Exercise material.
☆ ☆ ☆ ☆ ☆

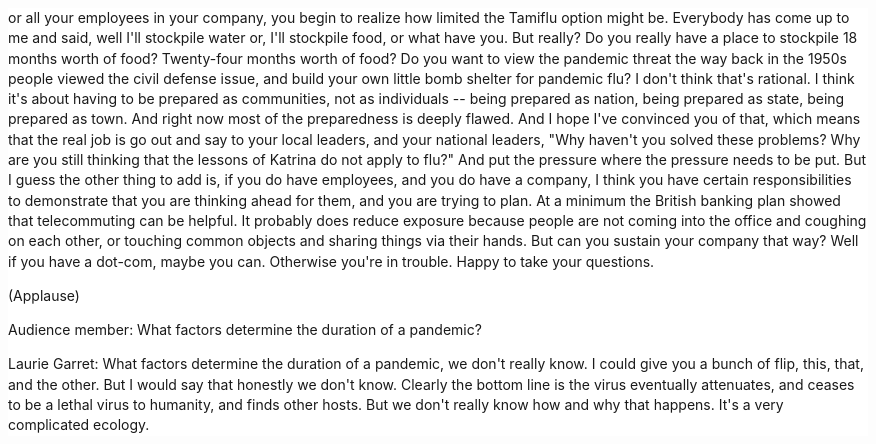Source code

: or all your employees in your company,
you begin to realize how limited
the Tamiflu option might be.
Everybody has come up to me and said,
well I&#39;ll stockpile water or, I&#39;ll stockpile food, or what have you.
But really? Do you really have a place
to stockpile 18 months worth of food? Twenty-four months worth of food?
Do you want to view the pandemic threat
the way back in the 1950s
people viewed the civil defense issue,
and build your own little bomb shelter for pandemic flu?
I don&#39;t think that&#39;s rational.
I think it&#39;s about having to be prepared
as communities, not as individuals --
being prepared as nation,
being prepared as state, being prepared as town.
And right now most of the preparedness
is deeply flawed.
And I hope I&#39;ve convinced you of that,
which means that the real job is go out and
say to your local leaders,
and your national leaders,
&quot;Why haven&#39;t you solved these problems?
Why are you still thinking that
the lessons of Katrina do not apply to flu?&quot;
And put the pressure where the pressure needs to be put.
But I guess the other thing to add is,
if you do have employees, and you do have a company,
I think you have certain responsibilities
to demonstrate that you are thinking ahead for them,
and you are trying to plan.
At a minimum the British banking plan showed that
telecommuting can be helpful.
It probably does reduce exposure
because people are not coming into the office and coughing on each other,
or touching common objects
and sharing things via their hands.
But can you sustain your company that way?
Well if you have a dot-com, maybe you can.
Otherwise you&#39;re in trouble.
Happy to take your questions.

(Applause)


Audience member: What factors determine the duration of a pandemic?

Laurie Garret: What factors determine the duration of a pandemic, we don&#39;t really know.
I could give you a bunch of flip, this, that, and the other.
But I would say that honestly we don&#39;t know.
Clearly the bottom line is
the virus eventually attenuates,
and ceases to be a lethal virus to humanity,
and finds other hosts.
But we don&#39;t really know how and why that happens.
It&#39;s a very complicated ecology.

☆ ☆ ☆ ☆ ☆

Aim of the exercise. From the first line to the last, retype the data exactly, without images.

Solution below.
Source code

: or all your employees in your company,
you begin to realize how limited
the Tamiflu option might be.
Everybody has come up to me and said,
well I&#39;ll stockpile water or, I&#39;ll stockpile food, or what have you.
But really? Do you really have a place
to stockpile 18 months worth of food? Twenty-four months worth of food?
Do you want to view the pandemic threat
the way back in the 1950s
people viewed the civil defense issue,
and build your own little bomb shelter for pandemic flu?
I don&#39;t think that&#39;s rational.
I think it&#39;s about having to be prepared
as communities, not as individuals --
being prepared as nation,
being prepared as state, being prepared as town.
And right now most of the preparedness
is deeply flawed.
And I hope I&#39;ve convinced you of that,
which means that the real job is go out and
say to your local leaders,
and your national leaders,
&quot;Why haven&#39;t you solved these problems?
Why are you still thinking that
the lessons of Katrina do not apply to flu?&quot;
And put the pressure where the pressure needs to be put.
But I guess the other thing to add is,
if you do have employees, and you do have a company,
I think you have certain responsibilities
to demonstrate that you are thinking ahead for them,
and you are trying to plan.
At a minimum the British banking plan showed that
telecommuting can be helpful.
It probably does reduce exposure
because people are not coming into the office and coughing on each other,
or touching common objects
and sharing things via their hands.
But can you sustain your company that way?
Well if you have a dot-com, maybe you can.
Otherwise you&#39;re in trouble.
Happy to take your questions.

(Applause)


Audience member: What factors determine the duration of a pandemic?

Laurie Garret: What factors determine the duration of a pandemic, we don&#39;t really know.
I could give you a bunch of flip, this, that, and the other.
But I would say that honestly we don&#39;t know.
Clearly the bottom line is
the virus eventually attenuates,
and ceases to be a lethal virus to humanity,
and finds other hosts.
But we don&#39;t really know how and why that happens.
It&#39;s a very complicated ecology.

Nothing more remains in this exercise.